Why must x be between −1 and 1?

The sine of any real angle is always between −1 and 1 inclusive — that is its entire range. So only values in [−1, 1] correspond to a real angle. If x is outside this interval (for example x = 2 or x = −1.5), there is no real angle whose sine equals x, and the answer is undefined in real numbers. To compute arcsin for |x| > 1 you need complex numbers, which is outside the scope of this calculator.

Why does arcsin return only values between −90° and 90°?

Because sin(θ) repeats every 360° and is symmetric, infinitely many angles share the same sine value. To make arcsin a proper function (one output per input), mathematicians restrict its output to the principal branch [−π/2, π/2], i.e. [−90°, 90°]. If you need every angle whose sine equals x, use θ = arcsin(x) + 360°·k and θ = 180° − arcsin(x) + 360°·k for integer k.

What is arcsin used for in practice?

Arcsine shows up whenever you know a ratio and need the angle. Common uses:

  • Right-triangle trigonometry: angle = arcsin(opposite / hypotenuse). A ramp 3 m long rising 1.5 m has angle arcsin(1.5/3) = 30°.
  • Physics: Snell's law for refraction, angle of incidence problems, projectile launch angles.
  • Surveying and navigation: elevation, bearing, and latitude calculations.
  • Engineering and signal processing: phase angles in AC circuits and oscillations.
  • Statistics: the arcsine variance-stabilizing transformation for proportions.
How do I convert the result between degrees and radians?

Use the toggle above to switch instantly.

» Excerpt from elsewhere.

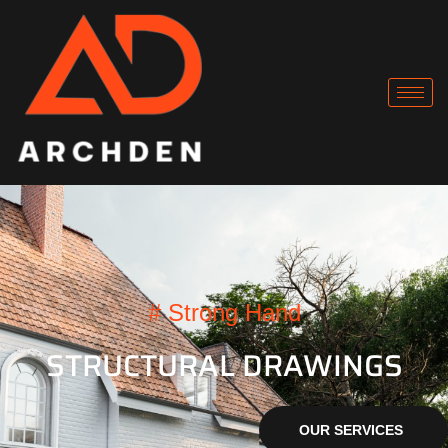
# Strong Hand
STRUCTURAL DRAWINGS
OUR SERVICES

Manually: radians = degrees × π/180, and degrees = radians × 180/π. Quick reference: 180° = π rad ≈ 3.14159, 90° = π/2 rad ≈ 1.57080, 60° = π/3 rad ≈ 1.04720, 45° = π/4 rad ≈ 0.78540, 30° = π/6 rad ≈ 0.52360. Radians are the standard in calculus, physics, and programming (JavaScript's Math.asin returns radians).

What is the relation between arcsin and arccos?

They are complementary: arcsin(x) + arccos(x) = π/2 = 90° for every x in [−1, 1]. So if arcsin(0.5) = 30°, then arccos(0.5) = 60°. This mirrors the fact that in a right triangle the two non-right angles sum to 90°. Arcsine is an odd function (symmetric about the origin), while arccosine is neither odd nor even.

Inverse sine (arcsin, sin⁻¹) returns the angle whose sine equals a given value. Enter any real number x between −1 and 1 and this tool returns arcsin(x) to eight decimal places, with a one-click toggle between degrees and radians. Quick presets cover the standard reference values: arcsin(0) = 0, arcsin(0.5) = 30° (π/6), arcsin(√2/2) ≈ 0.7071 gives 45° (π/4), arcsin(√3/2) ≈ 0.8660 gives 60° (π/3), arcsin(1) = 90° (π/2), arcsin(−1) = −90° (−π/2). Inputs outside [−1, 1] return Undefined because no real angle has a sine above 1 or below −1. The principal value range is [−90°, 90°] or [−π/2, π/2]. Useful for right-triangle geometry, Snell’s law, projectile angles, surveying, and any situation where a ratio is known and the angle is needed.